Abstract Background There is uncertainty regarding the safety and effectiveness of direct oral anticoagulant agents in patients with antiphospholipid syndrome (APS). We performed a multicenter feasibility study to examine our ability to identify and obtain consent from eligible APS patients and to obtain 95% adherence with daily rivaroxaban administration, in order to inform and power a larger study. Clinical outcomes of bleeding and thrombosis were also collected. Methods APS patients with prior venous thromboembolism (VTE) were recruited over 2 years (Oct 2014–Sept 2016) and followed for ≥ 1 year.
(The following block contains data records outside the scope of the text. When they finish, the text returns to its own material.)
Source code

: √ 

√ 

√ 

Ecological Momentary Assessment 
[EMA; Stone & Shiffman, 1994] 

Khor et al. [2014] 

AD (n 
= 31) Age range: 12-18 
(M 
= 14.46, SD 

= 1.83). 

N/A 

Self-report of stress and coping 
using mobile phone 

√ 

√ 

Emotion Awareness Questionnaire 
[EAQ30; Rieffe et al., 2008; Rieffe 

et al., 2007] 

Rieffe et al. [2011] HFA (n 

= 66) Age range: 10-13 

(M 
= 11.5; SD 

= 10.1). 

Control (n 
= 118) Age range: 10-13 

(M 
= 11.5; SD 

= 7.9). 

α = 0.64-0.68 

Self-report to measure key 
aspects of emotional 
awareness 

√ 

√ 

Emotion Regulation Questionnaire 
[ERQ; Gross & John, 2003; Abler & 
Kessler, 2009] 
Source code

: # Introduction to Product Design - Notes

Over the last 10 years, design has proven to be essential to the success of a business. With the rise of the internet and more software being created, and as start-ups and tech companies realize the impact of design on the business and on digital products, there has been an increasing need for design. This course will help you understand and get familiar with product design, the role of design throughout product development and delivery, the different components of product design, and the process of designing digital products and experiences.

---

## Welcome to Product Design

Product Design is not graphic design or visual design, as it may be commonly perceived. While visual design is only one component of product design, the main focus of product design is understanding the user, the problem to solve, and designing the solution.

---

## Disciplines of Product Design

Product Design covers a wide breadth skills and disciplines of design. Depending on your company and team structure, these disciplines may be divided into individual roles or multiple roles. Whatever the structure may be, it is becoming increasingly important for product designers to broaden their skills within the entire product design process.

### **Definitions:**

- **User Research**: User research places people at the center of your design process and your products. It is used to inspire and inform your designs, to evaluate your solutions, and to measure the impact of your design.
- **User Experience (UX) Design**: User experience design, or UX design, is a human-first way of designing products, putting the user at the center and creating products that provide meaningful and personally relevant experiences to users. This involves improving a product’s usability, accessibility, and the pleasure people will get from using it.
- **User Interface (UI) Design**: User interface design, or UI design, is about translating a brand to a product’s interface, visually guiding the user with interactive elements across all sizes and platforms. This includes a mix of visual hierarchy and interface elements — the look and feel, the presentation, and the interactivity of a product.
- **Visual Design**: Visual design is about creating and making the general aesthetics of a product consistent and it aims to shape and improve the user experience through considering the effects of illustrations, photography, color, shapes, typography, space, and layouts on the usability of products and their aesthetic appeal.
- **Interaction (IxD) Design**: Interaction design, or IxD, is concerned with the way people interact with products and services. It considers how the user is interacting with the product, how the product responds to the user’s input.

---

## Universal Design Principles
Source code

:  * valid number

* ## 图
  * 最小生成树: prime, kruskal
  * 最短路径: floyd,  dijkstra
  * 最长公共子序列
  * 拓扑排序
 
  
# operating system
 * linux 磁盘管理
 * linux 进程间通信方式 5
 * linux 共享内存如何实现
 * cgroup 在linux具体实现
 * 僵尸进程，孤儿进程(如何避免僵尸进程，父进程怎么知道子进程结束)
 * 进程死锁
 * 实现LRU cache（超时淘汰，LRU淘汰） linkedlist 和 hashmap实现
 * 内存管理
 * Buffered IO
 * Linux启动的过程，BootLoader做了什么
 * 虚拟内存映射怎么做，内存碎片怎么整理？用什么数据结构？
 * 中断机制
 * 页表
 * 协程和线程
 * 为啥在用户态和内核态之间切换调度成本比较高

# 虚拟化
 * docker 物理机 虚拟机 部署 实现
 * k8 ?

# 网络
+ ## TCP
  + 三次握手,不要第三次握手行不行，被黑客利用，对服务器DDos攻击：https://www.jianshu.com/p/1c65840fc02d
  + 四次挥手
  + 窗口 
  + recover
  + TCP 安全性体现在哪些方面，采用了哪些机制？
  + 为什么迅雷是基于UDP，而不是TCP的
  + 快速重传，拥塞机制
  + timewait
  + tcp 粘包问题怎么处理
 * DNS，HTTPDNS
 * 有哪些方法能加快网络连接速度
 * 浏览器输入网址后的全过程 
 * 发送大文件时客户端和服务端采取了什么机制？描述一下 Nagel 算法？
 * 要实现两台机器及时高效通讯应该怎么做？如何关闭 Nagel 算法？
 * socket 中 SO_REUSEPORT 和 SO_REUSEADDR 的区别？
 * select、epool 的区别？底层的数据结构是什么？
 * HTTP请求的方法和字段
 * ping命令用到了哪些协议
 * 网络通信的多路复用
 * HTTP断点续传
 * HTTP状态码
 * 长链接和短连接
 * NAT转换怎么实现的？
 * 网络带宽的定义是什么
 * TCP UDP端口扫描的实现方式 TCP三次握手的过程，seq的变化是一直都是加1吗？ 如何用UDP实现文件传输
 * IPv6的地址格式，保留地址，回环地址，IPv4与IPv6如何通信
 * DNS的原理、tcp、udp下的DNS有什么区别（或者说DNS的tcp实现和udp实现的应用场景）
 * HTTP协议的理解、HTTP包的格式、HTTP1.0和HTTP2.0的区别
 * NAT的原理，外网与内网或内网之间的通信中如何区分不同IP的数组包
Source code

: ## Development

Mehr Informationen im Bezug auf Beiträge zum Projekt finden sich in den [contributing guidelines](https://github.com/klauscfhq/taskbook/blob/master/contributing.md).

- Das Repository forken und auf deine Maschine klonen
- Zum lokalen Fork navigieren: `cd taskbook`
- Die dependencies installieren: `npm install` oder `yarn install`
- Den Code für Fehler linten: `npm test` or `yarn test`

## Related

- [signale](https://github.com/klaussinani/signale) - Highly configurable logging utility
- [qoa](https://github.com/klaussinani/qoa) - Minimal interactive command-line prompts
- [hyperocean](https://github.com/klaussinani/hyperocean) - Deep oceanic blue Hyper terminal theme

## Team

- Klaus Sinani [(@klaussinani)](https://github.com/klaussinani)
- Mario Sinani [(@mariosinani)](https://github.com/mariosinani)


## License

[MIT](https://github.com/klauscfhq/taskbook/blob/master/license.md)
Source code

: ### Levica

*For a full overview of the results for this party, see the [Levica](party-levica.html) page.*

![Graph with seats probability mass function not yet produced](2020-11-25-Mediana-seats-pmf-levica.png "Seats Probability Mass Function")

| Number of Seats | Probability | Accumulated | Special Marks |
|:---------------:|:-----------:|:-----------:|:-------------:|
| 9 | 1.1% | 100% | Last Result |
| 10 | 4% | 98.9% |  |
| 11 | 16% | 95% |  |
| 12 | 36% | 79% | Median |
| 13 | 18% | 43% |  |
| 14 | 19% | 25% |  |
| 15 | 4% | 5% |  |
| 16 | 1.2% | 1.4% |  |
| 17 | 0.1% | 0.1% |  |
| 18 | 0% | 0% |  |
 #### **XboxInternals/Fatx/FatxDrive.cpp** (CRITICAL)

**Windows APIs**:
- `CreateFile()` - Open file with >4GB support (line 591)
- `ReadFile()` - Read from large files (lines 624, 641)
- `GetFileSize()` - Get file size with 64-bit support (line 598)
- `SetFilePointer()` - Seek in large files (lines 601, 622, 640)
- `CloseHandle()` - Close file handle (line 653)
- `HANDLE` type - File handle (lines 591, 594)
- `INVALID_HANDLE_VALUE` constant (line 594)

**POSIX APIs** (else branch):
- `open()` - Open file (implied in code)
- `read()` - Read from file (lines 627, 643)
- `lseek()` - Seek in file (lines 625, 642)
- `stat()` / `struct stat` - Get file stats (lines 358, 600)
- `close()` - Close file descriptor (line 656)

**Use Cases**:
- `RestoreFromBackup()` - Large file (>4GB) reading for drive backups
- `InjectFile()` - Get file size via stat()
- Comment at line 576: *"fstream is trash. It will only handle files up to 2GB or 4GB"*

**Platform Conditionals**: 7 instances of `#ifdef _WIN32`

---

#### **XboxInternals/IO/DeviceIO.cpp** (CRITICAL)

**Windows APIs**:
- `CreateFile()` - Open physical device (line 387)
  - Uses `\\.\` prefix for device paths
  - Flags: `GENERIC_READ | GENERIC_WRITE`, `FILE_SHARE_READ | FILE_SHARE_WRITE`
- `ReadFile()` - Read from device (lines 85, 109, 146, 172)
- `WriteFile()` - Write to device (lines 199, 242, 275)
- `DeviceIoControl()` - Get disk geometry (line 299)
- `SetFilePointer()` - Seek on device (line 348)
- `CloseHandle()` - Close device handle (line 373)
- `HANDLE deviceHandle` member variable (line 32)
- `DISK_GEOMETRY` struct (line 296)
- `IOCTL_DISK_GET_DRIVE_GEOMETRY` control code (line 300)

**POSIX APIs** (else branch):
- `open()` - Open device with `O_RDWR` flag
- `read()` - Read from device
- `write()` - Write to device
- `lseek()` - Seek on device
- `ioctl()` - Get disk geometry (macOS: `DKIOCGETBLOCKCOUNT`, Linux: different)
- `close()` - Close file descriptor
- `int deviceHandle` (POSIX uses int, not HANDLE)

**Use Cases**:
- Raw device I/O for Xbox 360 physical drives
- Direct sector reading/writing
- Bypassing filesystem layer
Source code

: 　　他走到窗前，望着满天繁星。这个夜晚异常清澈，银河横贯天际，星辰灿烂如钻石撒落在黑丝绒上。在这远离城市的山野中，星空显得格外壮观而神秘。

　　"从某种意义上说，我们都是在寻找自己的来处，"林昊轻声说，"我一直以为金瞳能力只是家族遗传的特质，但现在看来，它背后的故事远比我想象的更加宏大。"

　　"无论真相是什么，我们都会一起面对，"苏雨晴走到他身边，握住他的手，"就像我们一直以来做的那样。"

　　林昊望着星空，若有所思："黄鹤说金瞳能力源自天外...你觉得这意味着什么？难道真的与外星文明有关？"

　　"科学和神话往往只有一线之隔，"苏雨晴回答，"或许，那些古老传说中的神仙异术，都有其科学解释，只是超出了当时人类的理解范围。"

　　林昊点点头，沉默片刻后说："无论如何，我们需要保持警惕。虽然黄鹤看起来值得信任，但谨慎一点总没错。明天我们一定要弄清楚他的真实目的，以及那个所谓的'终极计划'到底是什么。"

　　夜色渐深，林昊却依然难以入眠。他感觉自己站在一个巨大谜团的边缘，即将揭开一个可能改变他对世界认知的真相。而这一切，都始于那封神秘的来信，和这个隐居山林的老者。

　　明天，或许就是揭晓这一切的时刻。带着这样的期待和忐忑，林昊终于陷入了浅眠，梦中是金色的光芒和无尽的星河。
Patients were assessed clinically every 3 months and had pill counts performed every 6 months. Numbers of patients fulfilling study criteria, as well as those consenting to participate, were tracked, and percentage adherence based on pill counts was recorded. These data were compared against the feasibility endpoints. Rates of thrombosis and bleeding were calculated. Criterion for feasibility was obtaining consent from 135 of 150 identified APS patients over 2 years. Results Ninety-six eligible patients were identified, and 14 declined participation. Eighty-two patients were followed for a mean of 19 months, representing 129.8 patient-years. Average rivaroxaban adherence was 95.0%. During follow-up, there were 4 thromboembolic events (2 cerebrovascular and 2 VTE). There were no episodes of major bleeding. Conclusions Adequately powered comparative trials using patient-important outcomes in APS are unlikely to be successful due to inability to recruit sufficient numbers of study subjects. This study does not reveal a higher than expected risk of recurrent thromboembolic disease compared to historical cohorts; however, this is an uncontrolled study in relatively low-risk APS patients. Trial registration The study was registered with clinicaltrials.gov, identifier NCT02116036 , April 16, 2014.